◆ **JOB ITEM**: Your answer must be an exact copy of the records below, with no pictures in it.

◆ **Electronics engineering source data**:
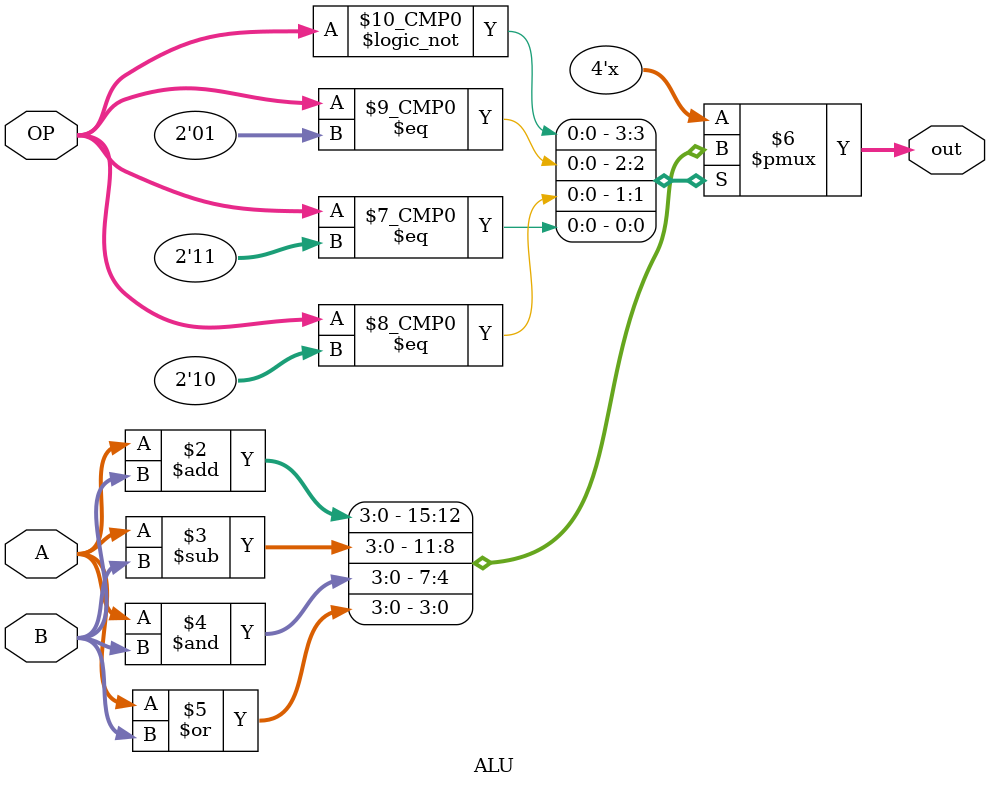
<source format=v>
module ALU #(parameter BITS = 4) (
    input [BITS - 1 : 0] A, B,
    input [1 : 0] OP,
    output reg [BITS - 1 : 0] out
);
    localparam ADD = 2'b00;
    localparam SUB = 2'b01;
    localparam AND = 2'b10;
    localparam OR = 2'b11;

    always @(*) begin
        case (OP)
            ADD:        out = A + B;
            SUB:        out = A - B;
            AND:        out = A & B;
            OR:         out = A | B;
            default:    out = 0;
        endcase
    end
endmodule

</source>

◆ **RESULT OF THIS TASK**:
<source format=v>
module ALU #(parameter BITS = 4) (
    input [BITS - 1 : 0] A, B,
    input [1 : 0] OP,
    output reg [BITS - 1 : 0] out
);
    localparam ADD = 2'b00;
    localparam SUB = 2'b01;
    localparam AND = 2'b10;
    localparam OR = 2'b11;

    always @(*) begin
        case (OP)
            ADD:        out = A + B;
            SUB:        out = A - B;
            AND:        out = A & B;
            OR:         out = A | B;
            default:    out = 0;
        endcase
    end
endmodule

</source>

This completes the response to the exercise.